(Source extract):
## Start

Sr. Engineering Manager, AI Evaluation Platform: Apple (Services Engineering)

Dec 11, 2025 | Location: Seattle, Washington, United States | Deadline: Not specified

This is a senior leadership role within Apple Services Engineering focused on building the next generation of AI evaluation systems. You will build and lead a new engineering team responsible for democratizing AI evaluation across the organization. The goal is to architect high-availability services and internal tools that enable self-service evaluation at scale for Generative AI and Agentic systems.

Key Responsibilities
Team Building: Hire, mentor, and grow a diverse team of backend and platform engineers from the ground up.

Technical Strategy: Own the roadmap for the core evaluation engine. Architect APIs, SDKs, and distributed services that turn complex metrics into simple, self-service calls.

Operationalizing Science: Partner with Applied Scientists to translate novel metrics and scoring algorithms into scalable, production-grade services.

## End

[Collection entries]
## Start

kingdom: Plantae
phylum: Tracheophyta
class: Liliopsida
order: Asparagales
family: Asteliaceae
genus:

## End

(Written request 1): Could you condense the paragraph of the job posting that begins "This is a senior leadership role" into a short bulleted list that keeps its main facts?
(Written request 2): Could you give the job posting between "Sr. Engineering Manager, AI" and "simple, self-service calls.", inclusive, changing "roadmap" to "plan"?
(Written request 3): Could you go on with the Apple engineering manager job posting from where it stops?

(Exercise result 1):
- Senior leadership role in Apple Services Engineering, focused on building the next generation of AI evaluation systems.
- Builds and leads a new engineering team responsible for democratizing AI evaluation across the organization.
- Aims to architect high-availability services and internal tools that enable self-service evaluation at scale for Generative AI and Agentic systems.

(Exercise result 2):
Sr. Engineering Manager, AI Evaluation Platform: Apple (Services Engineering)

Dec 11, 2025 | Location: Seattle, Washington, United States | Deadline: Not specified

This is a senior leadership role within Apple Services Engineering focused on building the next generation of AI evaluation systems. You will build and lead a new engineering team responsible for democratizing AI evaluation across the organization. The goal is to architect high-availability services and internal tools that enable self-service evaluation at scale for Generative AI and Agentic systems.

Key Responsibilities
Team Building: Hire, mentor, and grow a diverse team of backend and platform engineers from the ground up.

Technical Strategy: Own the plan for the core evaluation engine. Architect APIs, SDKs, and distributed services that turn complex metrics into simple, self-service calls.

(Exercise result 3):
System Integration: Serve as a technical bridge between research and the broader engineering ecosystem.

Engineering Rigor: Establish the SDLC standards for code quality, automated testing (CI/CD), and monitoring.

Qualifications
Minimum Qualifications
Management Experience: 5+ years of direct engineering management experience with a track record of hiring and retaining high-performing engineers.

Technical Experience: 7+ years of hands-on software engineering experience with deep proficiency in the Python ecosystem (e.g., FastAPI, Pydantic, Pandas).

Research Collaboration: Demonstrated experience partnering with Applied Scientists or Researchers to operationalize scientific code.

AI Literacy: Functional literacy in AI/ML concepts (datasets, training vs. inference, evaluation metrics).

Infrastructure: Strong expertise in API Design, internal tools, and operational excellence (CI/CD, Docker/Kubernetes, Datadog/Prometheus).

Preferred Qualifications
MLOps Experience: Experience building foundational AI infrastructure (model registries, feature stores) using tools like Kubernetes, Ray, or Kubeflow.

Evaluation Frameworks: Deep familiarity with modern evaluation tools like DeepEval, Ragas, TruLens, or LangSmith.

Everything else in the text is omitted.